Pour prolonger une habitude, un réflexe, une névrose.
Pour ne pas affronter le vide et le silence.
Pour me persuader que je ne suis pas seul puisque des lecteurs existent.
Pour me sentir bien.
Pour entendre ma musique.
Pour voir surgir un monde.
Pour voir le monde.
Pour me comprendre.
Pour comprendre les autres.
Pour ne pas penser à l’ignominie.
Pour dénoncer l’ignoble.
Pour exister.
Pour créer (parce que créer me procure du plaisir).
Pour être lu (parce que je suis faible et que j’ai besoin de quelques récompenses de temps à autre).
Pour défendre ma philosophie.
Pour être philosophe.
Pour m’engager politiquement (ou tenter de le faire avec mes armes).
Pour crier ma rage (ce qui n’est jamais bon).
Pour contrôler ma rage (ce qui est mieux).
Pour m’apitoyer sur mon sort (ce qui est pitoyable).
Pour prendre du recul (j’en manque souvent).

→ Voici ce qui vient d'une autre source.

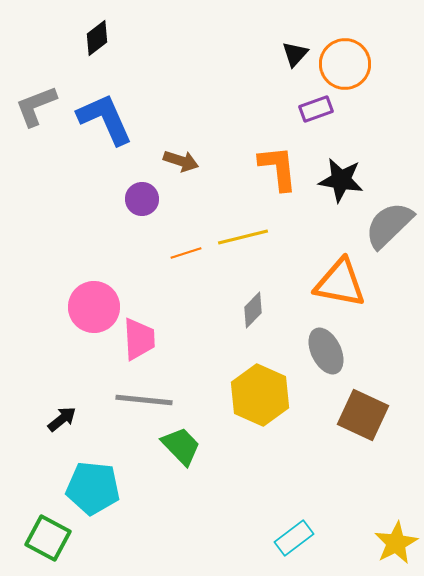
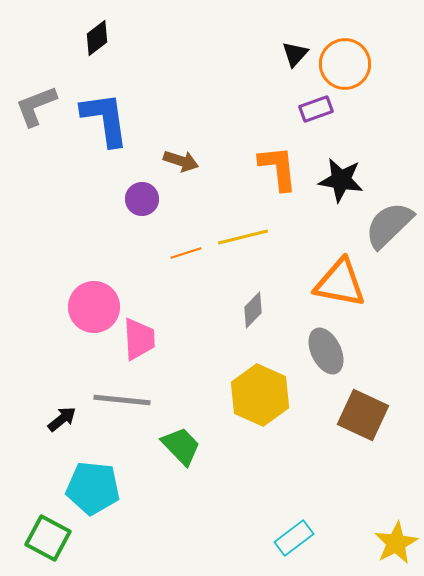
blue L-shape: rotated 16 degrees clockwise
gray line: moved 22 px left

Pour réguler mes pulsions (souvent assassines).
Pour gagner de l’argent (ce qui ne s’est pas produit depuis longtemps, et donc n’est plus une motivation).
Pour connaître le succès (qui s’éloigne de plus en plus en même temps que les années passent).

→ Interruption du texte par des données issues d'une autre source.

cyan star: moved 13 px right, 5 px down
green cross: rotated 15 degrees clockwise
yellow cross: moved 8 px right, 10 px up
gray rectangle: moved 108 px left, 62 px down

Pour rencontrer des lecteurs, interagir avec eux, pour que leurs intelligences augmentent la mienne et avec eux refaire le monde.
Pour appartenir à une communauté.
Pour me faire des amis, et finir par me faire des ennemis.

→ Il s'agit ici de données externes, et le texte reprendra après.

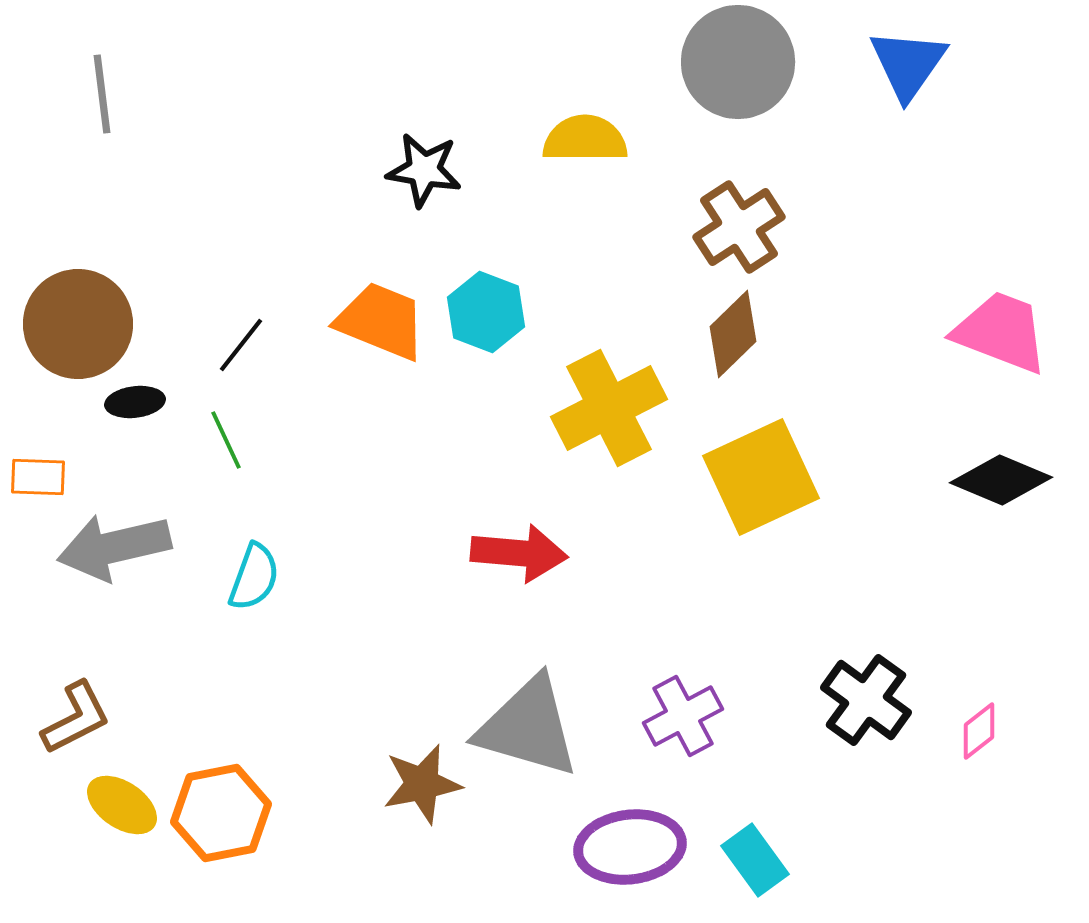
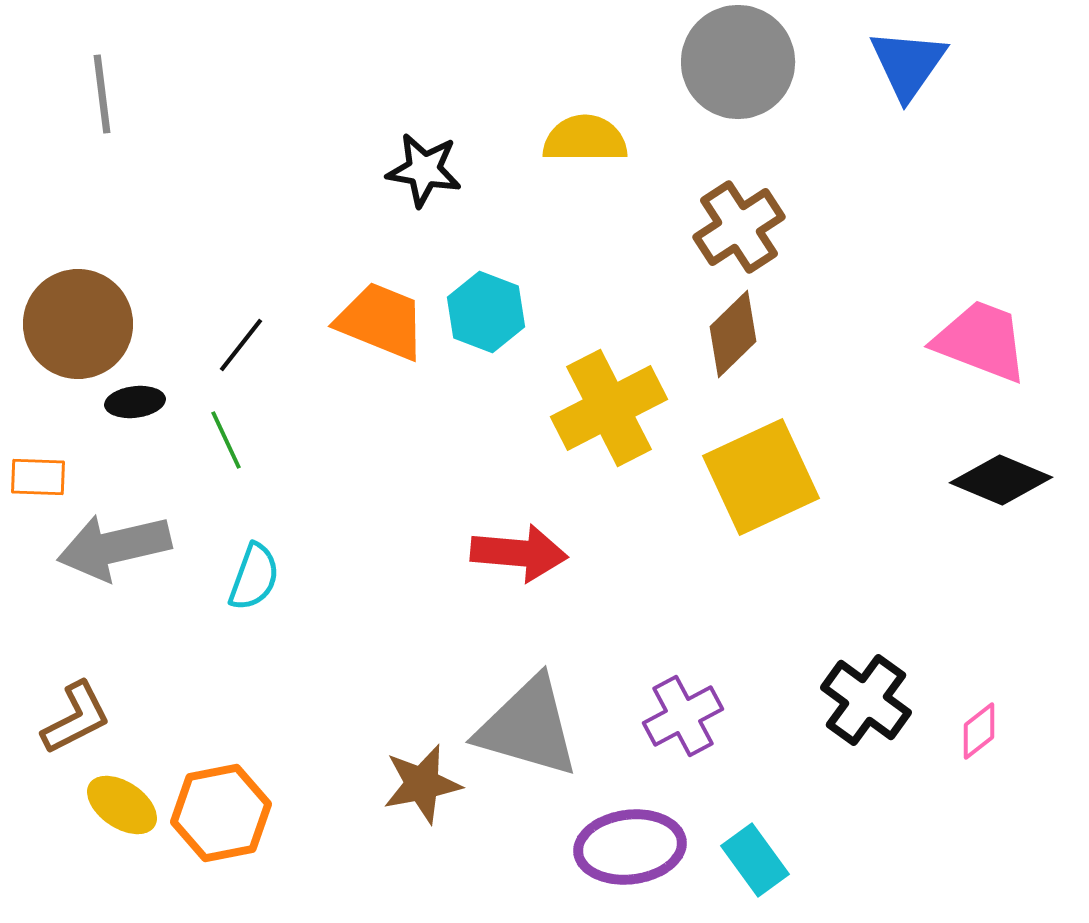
pink trapezoid: moved 20 px left, 9 px down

Pour donner mon avis (même si j’en change souvent jusqu’à me contredire).
Pour débattre, argumenter, sentir mon cerveau bouillonner.
Pour la postérité, pour dire « J’ai vécu ».
Pour m’écrire à moi-même et ne pas oublier.
Pour divertir (même s’il faut être masochisme pour goûter mes divertissements).
Pour fabriquer de la beauté (parce que je crois à la beauté, j’y crois parce que j’en vois partout).
Pour donner à lire (parce que j’aime lire).
Pour le bleu du ciel et de la mer, pour les silhouettes des montagnes et l’odeur des forêts, pour les corps qui se croisent et se frôlent.
Pour mettre en scène ma vie (parce que toute histoire est une autofiction).
Pour ne pas me répéter (parce que chaque nouveau livre est mon premier livre).
Pour me désorienter autant que désorienter.
Pour ouvrir des possibles, entrevoir des infinis.
Pour devenir magicien (les mots étant la matière des sortilèges).
Pour me sentir plus intelligent (parce que quand les mots jaillissent sous mes doigts j’ai cette impression, jamais quand je parle, surtout en société où je me sens stupide).
Pour outrepasser ma timidité congénitale.
Pour avancer dans le chemin de la vie.
Pour faire mentir mes professeurs de français.
Pour continuer à contrarier mon père, même après sa mort.
Pour payer ma dette à mes illustres et plus obscurs prédécesseurs.
Pour qu’aucune journée ne ressemble à une autre.
Pour m’enthousiasmer (au moins lors des premières lignes d’un texte, avant qu’il ne me dégoûte à force de trop les retravailler).
Pour être aujourd’hui (et tenter de me maintenir sur le fil du présent).
Pour ne pas subir la vie.
Pour ma propre édification.
Pour apprendre à écrire (pour apprendre tout court).
Pour gravir la montagne.
Pour partager.
Pour me travailler, me modeler, me transformer.
Pour me surprendre.
Pour discuter avec mon éditeur parce que parfois j’ai l’impression qu’il me connaît mieux que quiconque.
Pour continuer à chercher ce que je ne trouverais jamais tout en étant certain de son existence.
Pour dire et redire que vivre m’enchante.
Pour dépasser la littérature, la nier, la contredire, la salir, la ramener à une activité quotidienne, une respiration, une gymnastique ordinaire.
Pour me prouver que je ne suis pas de l’avis majoritaire.
Pour banaliser l’écriture.
Pour me demander pourquoi j’écris.
Pour ne pas me détester quand je n’écris pas.
Pour me trouver de nouvelles raisons de le faire.
Pour que cette liste n’ait pas de fin.